ILANIT 2023

Building a metabolite database for S. lycopersicum

Claire Tabachnik Yariv Brotman Leah Rosental
Department of Life Sciences, Ben Gurion University, Israel

During our research into the differences in metabolic profiles and genetic expression between water stress and control in Solanum lycopersicum we encountered a major bottleneck: we identified numerous metabolites that require additional annotation efforts in order to characterize them. Our research goal is to maximize annotation of untargeted metabolic analysis for S. lycopersicum using both metabolic and genomic analysis. That annotation could lead to novel discoveries of metabolic pathways, metabolite annotation, and by the nature of the analysis; novel gene annotation. To reach this goal we applied several approaches:

I) Networks are used as a visual tool to help us make inferences about indirect connections that aren’t as obvious. In the case untargeted metabolomics, we can use highly curated and experiment-based networks to annotate metabolites. This can be done by the clustering of co-regulated metabolites, their connection to annotated pathways, and their connection to genes that are involved in metabolic pathways.

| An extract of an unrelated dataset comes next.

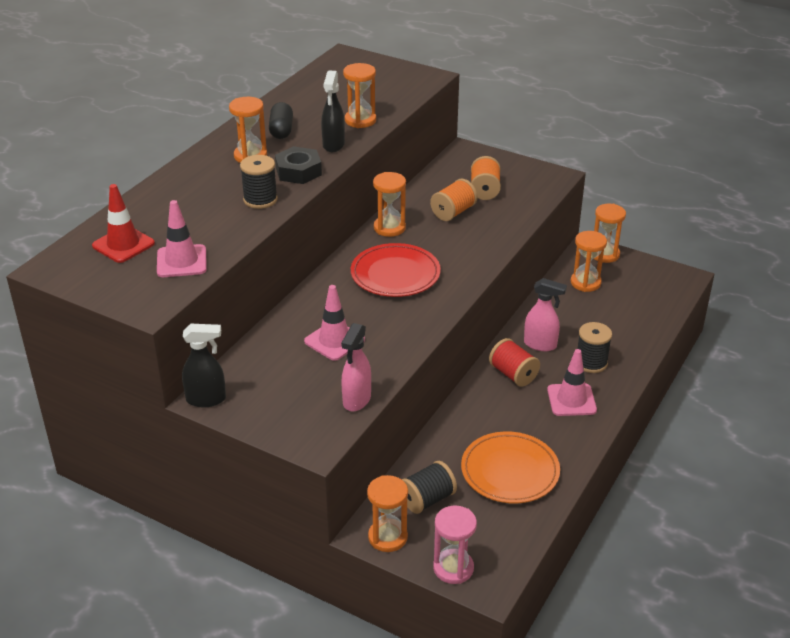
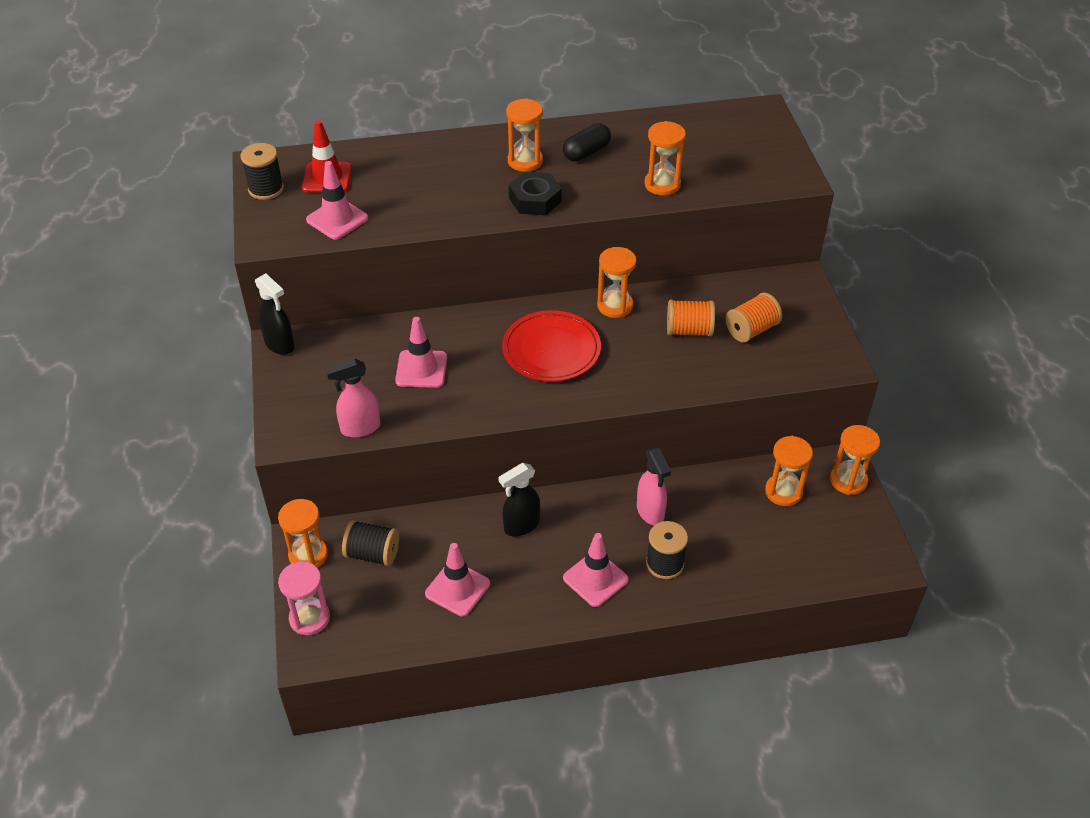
camera: 50 degrees right, 10 degrees up
black spool [240,155,278,209] -> black spool moved to [241,143,284,200]
black spray bottle [321,70,345,152] -> black spray bottle moved to [499,463,540,536]
orange plate [461,431,560,503] -> pink traffic cone [425,543,490,617]
red spool [489,338,540,387] -> none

II) Correlation and connectivity between metabolite activity and gene expression can open us a new avenue of annotation where we can use gene annotation to characterize metabolites and the other way around. To support that we can merge highly curated networks that provide additional information regarding nodes within the system - both genes and metabolites.

III) Isotope labeling as a means for expanding our knowledge. If we can get compound information, however small, for our metabolites, it will narrow down or even disclose the identity of the metabolite, especially when combined with the other approaches.